> [PAGE]
───
So Alpha Traits create attraction and that “in love” feeling, and Beta Traits create the pair bond and makes her feel relaxed enough to have sex. You need a balance of both Alpha and Beta in a marriage to maximize her desire to have sex with you.

We are a more traditional type family.. I do all the housework/ cooking / cleaning..... but really whether Traditional or Modern ...I think so much depends on how a couple feels about each other & how much they...well... love doin' it ...taking that time for intimacy..

However...If a woman is feeling over worked / pulled every which way by kids, her job, Husband and she feels he isn't pulling his weight at home, sharing those responsibilities... this can lead to resentment ...and the sex life is one of the 1st things to suffer..


----------



## Canon in D (Aug 24, 2014)

I too find men who can fix stuff sexy. My husband however hates it, he has no patience for that, now that doesn't mean he makes a lot either.


----------



## SurpriseMyself (Nov 14, 2009)

My FIL fancies himself as a jack of all trades. He and my H installed a new disposal in the kitchen. It failed within a year. The second one my H installed himself. Less than a year later and if you run the disposal while there's water in the sink, you get a literal explosion of water from underneath. Last time it actually shot out from behind the cabinets and got both my pants and feet wet.

H insists it's bad plumbing and nothing he did. Nevertheless, I've asked him to call a plumber.


----------



## Q tip (Apr 15, 2014)

SurpriseMyself said:


> My FIL fancies himself as a jack of all trades. He and my H installed a new disposal in the kitchen. It failed within a year. The second one my H installed himself. Less than a year later and if you run the disposal while there's water in the sink, you get a literal explosion of water from underneath. Last time it actually shot out from behind the cabinets and got both my pants and feet wet.
> 
> H insists it's bad plumbing and nothing he did. Nevertheless, I've asked him to call a plumber.


Or have in read the installation instructions. Lol


----------



## Mr. Nail (Apr 26, 2011)

ve don't need no stinking instructions!


----------



## jaquen (Mar 1, 2012)

My parents were separated when I was a kid. My dad was definitely in my life, but he taught me almost no DIY stuff, even though he was very skilled at such.

As a result I don't have much skill. I've got a multi head screwdriver that I'm in love with, I know how to assemble things, but I only do light DIY around the house. I've actually always been very DIY with things like computers and other machines of the like. I don't know jack about cars, electrical, HvAc and only a little about plumbing. 

I know my wife likes that DIY activity, but it's nowhere near crucial to her. Her attraction to me is definitely not based on it and I'm getting far more enthusiastic, lively, passionate, hungry sexual attention from my wife than lots of poor, sex starved chaps who can build a house from the ground up.


----------



## DoF (Mar 27, 2014)

jaquen said:


> My parents were separated when I was a kid. My dad was definitely in my life, but he taught me almost no DIY stuff, even though he was very skilled at such.
> 
> As a result I don't have much skill. I've got a multi head screwdriver that I'm in love with, I know how to assemble things, but I only do light DIY around the house. I've actually always been very DIY with things like computers and other machines of the like. I don't know jack about cars, electrical, HvAc and only a little about plumbing.
───
> [DATASET EXCERPTS]
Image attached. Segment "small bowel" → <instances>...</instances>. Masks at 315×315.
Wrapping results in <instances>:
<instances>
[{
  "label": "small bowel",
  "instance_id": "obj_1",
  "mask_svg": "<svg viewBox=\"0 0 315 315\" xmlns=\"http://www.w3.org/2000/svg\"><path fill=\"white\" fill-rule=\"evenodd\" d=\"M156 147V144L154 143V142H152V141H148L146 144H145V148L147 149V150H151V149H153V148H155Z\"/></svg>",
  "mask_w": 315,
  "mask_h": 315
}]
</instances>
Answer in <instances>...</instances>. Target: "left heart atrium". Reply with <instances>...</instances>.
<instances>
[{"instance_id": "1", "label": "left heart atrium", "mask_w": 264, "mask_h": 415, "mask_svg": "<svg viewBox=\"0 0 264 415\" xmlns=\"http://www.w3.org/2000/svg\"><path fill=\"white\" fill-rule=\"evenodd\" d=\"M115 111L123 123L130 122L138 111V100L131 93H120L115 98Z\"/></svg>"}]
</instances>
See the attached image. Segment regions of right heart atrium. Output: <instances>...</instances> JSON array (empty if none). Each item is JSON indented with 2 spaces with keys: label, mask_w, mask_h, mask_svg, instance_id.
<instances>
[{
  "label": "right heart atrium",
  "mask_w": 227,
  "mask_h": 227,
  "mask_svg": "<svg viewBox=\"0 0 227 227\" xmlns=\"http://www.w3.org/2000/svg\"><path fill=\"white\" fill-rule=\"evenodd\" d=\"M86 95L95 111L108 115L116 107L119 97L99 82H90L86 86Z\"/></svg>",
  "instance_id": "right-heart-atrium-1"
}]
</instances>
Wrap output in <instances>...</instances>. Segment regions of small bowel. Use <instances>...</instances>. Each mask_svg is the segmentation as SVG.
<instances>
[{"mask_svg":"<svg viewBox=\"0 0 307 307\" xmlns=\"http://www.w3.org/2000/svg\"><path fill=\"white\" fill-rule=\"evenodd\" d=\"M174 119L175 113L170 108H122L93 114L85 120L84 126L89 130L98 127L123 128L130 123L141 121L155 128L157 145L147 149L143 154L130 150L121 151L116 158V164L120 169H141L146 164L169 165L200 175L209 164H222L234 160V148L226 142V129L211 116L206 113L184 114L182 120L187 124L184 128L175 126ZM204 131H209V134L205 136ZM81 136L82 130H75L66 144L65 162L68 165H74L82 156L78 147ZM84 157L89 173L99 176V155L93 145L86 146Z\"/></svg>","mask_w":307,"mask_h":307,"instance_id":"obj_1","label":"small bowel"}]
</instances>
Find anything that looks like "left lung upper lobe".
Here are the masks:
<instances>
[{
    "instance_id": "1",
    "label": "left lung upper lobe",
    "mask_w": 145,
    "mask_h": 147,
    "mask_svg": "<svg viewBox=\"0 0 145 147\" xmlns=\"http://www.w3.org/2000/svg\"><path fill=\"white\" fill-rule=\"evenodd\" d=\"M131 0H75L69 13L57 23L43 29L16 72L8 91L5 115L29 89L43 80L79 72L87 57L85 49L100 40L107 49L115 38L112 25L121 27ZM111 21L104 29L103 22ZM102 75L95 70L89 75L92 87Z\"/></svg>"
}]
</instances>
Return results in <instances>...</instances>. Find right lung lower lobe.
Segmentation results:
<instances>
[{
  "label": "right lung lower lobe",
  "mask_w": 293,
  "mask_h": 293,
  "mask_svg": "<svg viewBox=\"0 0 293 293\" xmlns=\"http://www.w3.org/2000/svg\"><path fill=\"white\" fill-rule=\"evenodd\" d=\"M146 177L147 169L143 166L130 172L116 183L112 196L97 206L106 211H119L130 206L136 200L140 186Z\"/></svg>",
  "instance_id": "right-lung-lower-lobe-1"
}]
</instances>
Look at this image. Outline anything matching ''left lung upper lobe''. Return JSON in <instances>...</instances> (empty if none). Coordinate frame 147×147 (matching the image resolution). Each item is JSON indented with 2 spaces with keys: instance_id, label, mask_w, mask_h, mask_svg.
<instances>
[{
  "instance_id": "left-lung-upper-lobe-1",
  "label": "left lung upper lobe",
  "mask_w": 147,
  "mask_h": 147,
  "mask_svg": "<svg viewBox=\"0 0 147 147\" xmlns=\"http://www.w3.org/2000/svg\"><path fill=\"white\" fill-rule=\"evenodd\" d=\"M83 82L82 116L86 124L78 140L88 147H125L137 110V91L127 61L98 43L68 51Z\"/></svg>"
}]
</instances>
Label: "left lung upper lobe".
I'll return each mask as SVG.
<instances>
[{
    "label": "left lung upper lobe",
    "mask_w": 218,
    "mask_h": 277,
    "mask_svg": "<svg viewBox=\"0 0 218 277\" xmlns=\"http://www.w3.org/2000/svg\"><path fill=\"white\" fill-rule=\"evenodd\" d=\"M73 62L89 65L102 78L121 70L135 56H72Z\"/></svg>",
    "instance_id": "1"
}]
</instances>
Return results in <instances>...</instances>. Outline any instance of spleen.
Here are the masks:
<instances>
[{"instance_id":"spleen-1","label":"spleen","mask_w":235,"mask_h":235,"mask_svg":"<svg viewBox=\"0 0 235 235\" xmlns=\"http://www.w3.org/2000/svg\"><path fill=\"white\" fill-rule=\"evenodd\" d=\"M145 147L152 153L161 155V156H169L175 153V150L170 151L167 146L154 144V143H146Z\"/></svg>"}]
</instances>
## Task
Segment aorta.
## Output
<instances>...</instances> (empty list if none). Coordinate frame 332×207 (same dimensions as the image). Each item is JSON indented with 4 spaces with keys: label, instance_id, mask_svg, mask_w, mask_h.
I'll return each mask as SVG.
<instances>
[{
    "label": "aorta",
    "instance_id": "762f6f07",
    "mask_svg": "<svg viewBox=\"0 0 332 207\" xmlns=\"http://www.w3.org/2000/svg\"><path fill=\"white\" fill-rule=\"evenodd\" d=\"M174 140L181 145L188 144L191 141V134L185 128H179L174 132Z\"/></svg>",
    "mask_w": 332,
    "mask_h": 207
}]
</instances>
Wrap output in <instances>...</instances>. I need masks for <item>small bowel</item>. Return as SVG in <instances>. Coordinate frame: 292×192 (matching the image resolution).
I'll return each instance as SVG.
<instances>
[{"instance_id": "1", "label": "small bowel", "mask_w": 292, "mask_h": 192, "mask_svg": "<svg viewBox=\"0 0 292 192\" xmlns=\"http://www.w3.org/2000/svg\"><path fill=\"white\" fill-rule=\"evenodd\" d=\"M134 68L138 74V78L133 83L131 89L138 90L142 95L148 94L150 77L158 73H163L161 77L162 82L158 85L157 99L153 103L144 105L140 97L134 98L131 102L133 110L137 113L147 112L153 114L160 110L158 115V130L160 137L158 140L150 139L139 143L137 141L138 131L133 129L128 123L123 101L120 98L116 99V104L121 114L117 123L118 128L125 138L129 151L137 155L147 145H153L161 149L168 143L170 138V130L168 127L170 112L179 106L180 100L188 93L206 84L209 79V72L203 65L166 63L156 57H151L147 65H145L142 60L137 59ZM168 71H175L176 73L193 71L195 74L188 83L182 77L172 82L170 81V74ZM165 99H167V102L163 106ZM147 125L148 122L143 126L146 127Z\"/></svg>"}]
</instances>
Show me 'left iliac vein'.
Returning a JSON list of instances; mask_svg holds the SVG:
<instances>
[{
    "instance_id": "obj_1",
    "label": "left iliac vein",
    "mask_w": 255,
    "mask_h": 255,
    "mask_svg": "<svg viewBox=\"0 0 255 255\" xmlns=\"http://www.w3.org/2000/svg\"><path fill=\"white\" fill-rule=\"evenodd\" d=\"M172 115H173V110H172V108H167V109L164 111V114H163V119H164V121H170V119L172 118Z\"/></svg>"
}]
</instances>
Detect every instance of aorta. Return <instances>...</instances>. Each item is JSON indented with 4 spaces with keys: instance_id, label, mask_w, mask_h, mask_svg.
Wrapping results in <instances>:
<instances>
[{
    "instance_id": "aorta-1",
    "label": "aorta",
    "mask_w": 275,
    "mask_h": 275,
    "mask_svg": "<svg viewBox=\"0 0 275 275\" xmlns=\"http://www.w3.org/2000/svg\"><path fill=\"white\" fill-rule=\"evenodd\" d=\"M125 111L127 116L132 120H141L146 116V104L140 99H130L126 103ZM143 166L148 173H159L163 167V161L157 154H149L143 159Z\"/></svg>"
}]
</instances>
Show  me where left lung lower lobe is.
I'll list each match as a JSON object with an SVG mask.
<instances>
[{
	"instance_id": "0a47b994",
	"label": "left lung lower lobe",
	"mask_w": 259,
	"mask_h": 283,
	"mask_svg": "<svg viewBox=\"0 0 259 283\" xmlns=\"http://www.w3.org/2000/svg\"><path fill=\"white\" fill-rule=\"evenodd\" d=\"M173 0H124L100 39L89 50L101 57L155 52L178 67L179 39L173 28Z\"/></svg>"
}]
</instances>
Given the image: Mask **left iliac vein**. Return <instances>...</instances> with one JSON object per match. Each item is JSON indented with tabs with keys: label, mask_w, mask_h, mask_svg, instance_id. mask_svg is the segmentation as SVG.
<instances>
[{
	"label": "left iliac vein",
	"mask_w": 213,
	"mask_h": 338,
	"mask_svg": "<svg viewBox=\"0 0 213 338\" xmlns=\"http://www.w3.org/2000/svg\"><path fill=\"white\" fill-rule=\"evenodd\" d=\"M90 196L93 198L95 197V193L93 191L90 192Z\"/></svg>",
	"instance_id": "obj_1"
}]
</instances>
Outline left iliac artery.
───
> [EXERCISE SET]
A. Name every username that appears as a post header in the forum thread.
B. Answer these questions using the forum thread.
(i) At the start, what does the text say Beta Traits create?
(ii) In SurpriseMyself's post, what happens when the disposal is run while there's water in the sink?
(iii) What tool does jaquen say he is in love with?
C. Write the next part of the forum thread about DIY skills and marriage, picking up right after its last sentence.

> [THE RESULTS]
A. Canon in D, SurpriseMyself, Q tip, Mr. Nail, jaquen, DoF

B.
(i) Beta Traits create the pair bond and make her feel relaxed enough to have sex.
(ii) There is a literal explosion of water from underneath.
(iii) A multi head screwdriver.

C.
> 
> I know my wife likes that DIY activity, but it's nowhere near crucial to her. Her attraction to me is definitely not based on it and I'm getting far more enthusiastic, lively, passionate, hungry sexual attention from my wife than lots of poor, sex starved chaps who can build a house from the ground up.


YOu don't know these things because you have not taken steps to teach YOURSELF.

My father didn't teach me ANY of that either, but I took the initiative to learn as I went and am now a HUGE DIY.

I fix anything and everything you can think of.

Just 20 years ago as I had no clue....but I had the *willingness to learn*.

In bold is what you have missing.....

And no, I don't do things myself to attract my wife. I do it to get **** done and not overpay someone. I also do it cause I enjoy learning new things and getting my hands dirty (to offset office work)....and most importantly, I LOVE the sense of accomplishment......even if the road to get there was HORRIBLE.

It feels good when I'm done and say "I did this".


----------



## Plan 9 from OS (Jul 13, 2012)

It's funny, but I don't consider myself a handy man who can fix anything. However, my wife and I have tackled a number of issues on our own - primarily to save money. I put up new shelves in the garage by using heavy duty braces and 3/4" plywood (of course, drilling into the studs), hung homemade shelves in the basement and had the pleasure of using a masonry drill bit (or 4), fixed drywall, painted numerous rooms, have replaced plenty of outlets, switches, ceiling fans and put in new breakers and ran electrical wire to put in new outlets. We've also done our own landscaping, trimmed trees, bushes, etc. etc.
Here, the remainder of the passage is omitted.